When you’ve decided that being a barrister is what you want to do, the best way to get a taste of life at the Bar is to do a mini-pupillage.

The ‘where’ of doing a mini-pupillage should be quite simple. Find out all you can about various chambers, especially the ones close to where you are located.

The ‘when’ may be a little more complicated. If you’re still at school, you will find it a struggle to get a mini-pupillage; some chambers do advertise programmes for high school students, but these are few and far between.

Finding a mini-pupillage at university

It’s easier once you’ve begun your law degree as many chambers offer mini-pupillages to law students. It varies chambers to chamber, but non-law students might have to wait until they begin their GDL before they’ll be able to apply for a mini-pupillage.

The first thing you need to do is look at all the kinds of work available with different chambers to get an idea of where your talents and aptitudes will fit best.
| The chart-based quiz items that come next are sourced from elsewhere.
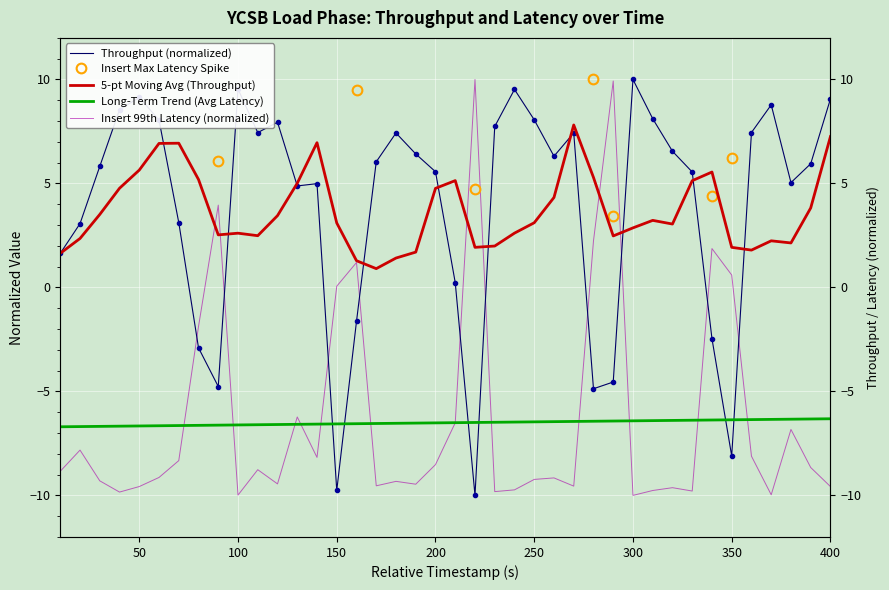

What is the difference between the second highest and second lowest values in the insert_latency_99th series?

19.9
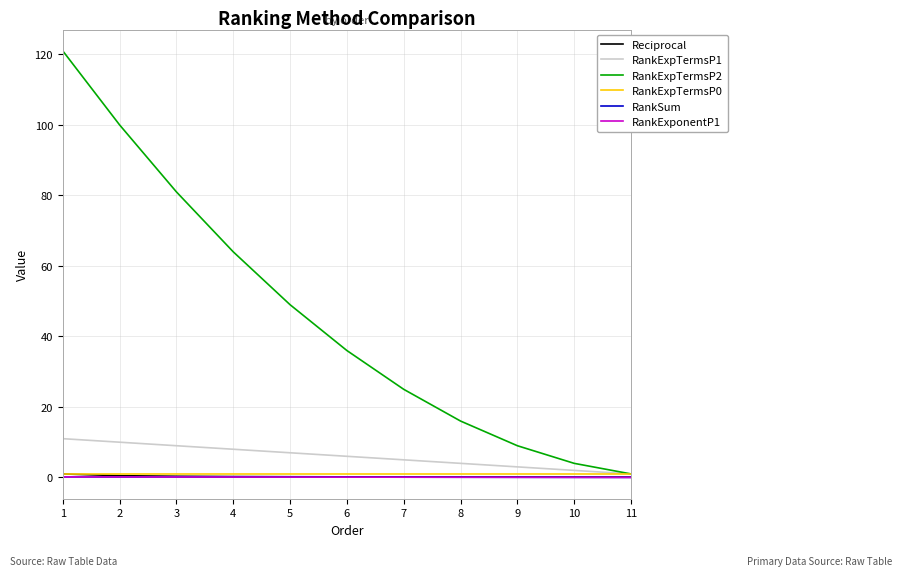

What is the value of the RankExpTermsP0 point at the 2nd from the left?

1.0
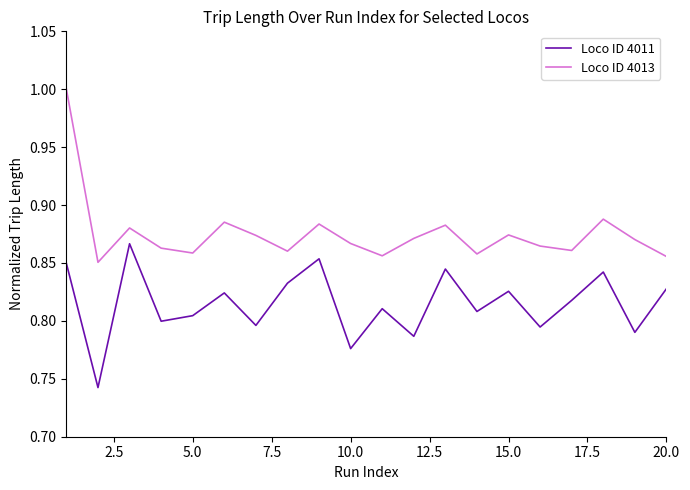

List the series in order of their peak value, lowest first.

Loco ID 4011, Loco ID 4013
Once you have a rough idea of the areas you’d like to try out, you should begin applying for mini-pupillages to chambers with expertise in these areas. 

It is imperative that you do at least one mini-pupillage before you apply for or complete a pupillage. Some chambers will make it a condition of the pupillage selection process that an assessed mini-pupillage at their chambers should be completed first.

The mini-pupillage application...

To apply for mini-pupillages, you will normally need to send a copy of your latest CV and a covering letter addressed specifically to the chamber you’re applying to. Some chambers may have online applications you will need to submit instead, but all the details should be available at the respective chambers’ websites. If not, give them a ring to find out.

Treat the application as you would a job or pupillage application. Ensure the CV, covering letter or application details are carefully worded, without any spelling or grammatical errors. 

Your writing should be crisp, cogent and to the point, and don’t use any fancy bells or whistles to jazz up your CV. Some other handy suggestions to remember: don’t be long-winded and use unnecessary jargon; mention relevant extracurricular activities you’ve participated in; and subtly highlight significant achievements such as grades, prizes or medals for public speaking.

Any work or projects that you have undertaken which involved some amount of people management, teamwork and communication skills are definitely worth a mention. The covering letter should provide details of your current status and why you are interested in a career at the Bar or why you want to be a barrister. 

Importantly, keep your application concise and to the point. Barristers won’t want to spend a huge amount of time wading through your application. The quicker you can convince them to take you on, the better.